A compreensão das religiões só pode advir de um espiritualismo científico. Obviamente, assuntos religiosos escapam totalmente a uma cosmovisão materialista do mundo. Por outro lado, uma religião é dificilmente compreendida por outra pois esta é garantidamente espiritualista-crente. Note-se que tolerância é diferente de compreensão; no entanto, esta pode levar à primeira.
Da mesma maneira que o materialismo-crença leva a fanatismos pela ciência e pela tecnologia, o espiritualismo-crença de todas as religiões leva facilmente ao fanatismo, ou fundamentalismo, religioso. Vemos ainda nos dias de hoje esse tipo de fanatismo, que faz os adeptos serem levados pelos sentimentos, especialmente pelo ódio, a ponto de chegarem a cometer homicídios, tanto no judaísmo, quanto no cristianismo, no islamismo, no hinduísmo, etc., numa total volta indevida a um passado que a humanidade há muito ultrapassou. É óbvio que existem círculos mais humanos dentro dessas religiões, mas isso ocorre quando elas se modernizam. Infelizmente, elas não chegam à total modernização que, em minha opinião, seria a sua evolução para o espiritualismo científico.

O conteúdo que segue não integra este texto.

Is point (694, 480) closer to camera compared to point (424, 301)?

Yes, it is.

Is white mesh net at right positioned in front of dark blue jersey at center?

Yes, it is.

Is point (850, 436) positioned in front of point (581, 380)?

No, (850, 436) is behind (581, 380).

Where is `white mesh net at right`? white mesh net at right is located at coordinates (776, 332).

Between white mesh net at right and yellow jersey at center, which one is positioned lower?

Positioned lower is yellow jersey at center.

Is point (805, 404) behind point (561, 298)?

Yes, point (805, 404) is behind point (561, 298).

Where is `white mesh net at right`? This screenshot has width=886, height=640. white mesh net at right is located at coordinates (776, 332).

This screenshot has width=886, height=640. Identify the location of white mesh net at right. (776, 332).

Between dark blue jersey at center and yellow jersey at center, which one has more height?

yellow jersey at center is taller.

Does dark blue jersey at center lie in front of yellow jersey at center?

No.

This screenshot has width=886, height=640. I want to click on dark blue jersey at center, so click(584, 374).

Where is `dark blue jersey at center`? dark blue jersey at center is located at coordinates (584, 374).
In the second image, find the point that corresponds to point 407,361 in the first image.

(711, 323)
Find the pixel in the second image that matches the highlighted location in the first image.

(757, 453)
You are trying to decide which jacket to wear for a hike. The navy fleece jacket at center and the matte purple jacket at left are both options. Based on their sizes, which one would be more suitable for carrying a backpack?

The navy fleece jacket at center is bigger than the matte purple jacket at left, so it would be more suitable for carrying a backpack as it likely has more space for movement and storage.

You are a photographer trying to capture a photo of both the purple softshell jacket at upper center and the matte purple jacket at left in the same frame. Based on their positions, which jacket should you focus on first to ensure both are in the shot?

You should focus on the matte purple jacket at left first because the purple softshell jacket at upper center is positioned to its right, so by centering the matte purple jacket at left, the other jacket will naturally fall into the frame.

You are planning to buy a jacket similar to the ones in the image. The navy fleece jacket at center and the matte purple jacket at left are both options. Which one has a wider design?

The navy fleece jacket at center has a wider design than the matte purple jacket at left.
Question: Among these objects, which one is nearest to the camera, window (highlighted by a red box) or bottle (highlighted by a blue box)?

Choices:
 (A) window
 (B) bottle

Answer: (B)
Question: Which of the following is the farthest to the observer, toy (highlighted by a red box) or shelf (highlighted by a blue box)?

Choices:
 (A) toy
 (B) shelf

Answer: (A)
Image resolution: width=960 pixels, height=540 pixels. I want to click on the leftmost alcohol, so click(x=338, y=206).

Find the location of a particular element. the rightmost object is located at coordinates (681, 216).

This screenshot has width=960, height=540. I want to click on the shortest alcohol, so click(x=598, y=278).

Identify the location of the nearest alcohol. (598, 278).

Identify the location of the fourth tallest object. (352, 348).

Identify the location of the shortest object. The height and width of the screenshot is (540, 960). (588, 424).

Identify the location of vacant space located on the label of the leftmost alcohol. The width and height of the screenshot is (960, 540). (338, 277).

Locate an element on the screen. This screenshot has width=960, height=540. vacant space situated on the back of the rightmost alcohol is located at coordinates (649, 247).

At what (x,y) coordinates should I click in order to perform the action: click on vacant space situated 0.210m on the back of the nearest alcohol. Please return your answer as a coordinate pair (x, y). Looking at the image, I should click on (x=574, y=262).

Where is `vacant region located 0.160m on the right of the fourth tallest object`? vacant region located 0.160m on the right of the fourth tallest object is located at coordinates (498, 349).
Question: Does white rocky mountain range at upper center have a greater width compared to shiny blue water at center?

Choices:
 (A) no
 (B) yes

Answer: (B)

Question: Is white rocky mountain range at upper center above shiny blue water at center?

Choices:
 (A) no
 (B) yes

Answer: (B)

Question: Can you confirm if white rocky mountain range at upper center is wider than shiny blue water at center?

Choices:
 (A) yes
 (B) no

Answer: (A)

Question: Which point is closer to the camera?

Parece-me que as religiões tornaram-se, em geral, uma forma de materialismo. Max Weber já apontou para a ligação da ética protestante com o anseio por um enriquecimento monetário, tipicamente egoísta e materialista. Aqui no Brasil, temos os exemplos vivos de várias seitas evangélicas que, claramente, são religiosas apenas nas aparências ou para os ingênuos. É muito comum adeptos fundamentalistas de várias religiões não respeitarem a vida humana – exatamente o contrário do que se esperaria se as religiões fossem realmente espiritualistas; lembremos que da matéria não pode advir respeito. Por seu lado, o espiritismo mediúnico, muito popular no Brasil, procura forçar a manifestação material do não-físico, em lugar de elevar cada ser humano ao nível da observação consciente do mundo não-físico. Uma outra manifestação do materialismo das religiões é a maneira como teólogos interpretam narrações da Bíblia, como se fossem puramente físicos, o que inclui o criacionismo bíblico citado no item 2 e sobre o qual me estenderei em mais detalhes no próximo item.
Em seu recente livro, Richard Dawkins argumenta contra as religiões instituídas e sua crença em Deus [DAW b]; eu concordo com muitos de seus interessantes argumentos, e aprendi muito com seu livro, apesar de ter muitas objeções a ele. Mas se vê claramente que, sendo um materialista, ele não pode compreendê-las. É muito importante reconhecer que seus argumentos contra Deus e certas práticas das religiões não se aplicam ao espiritualismo científico.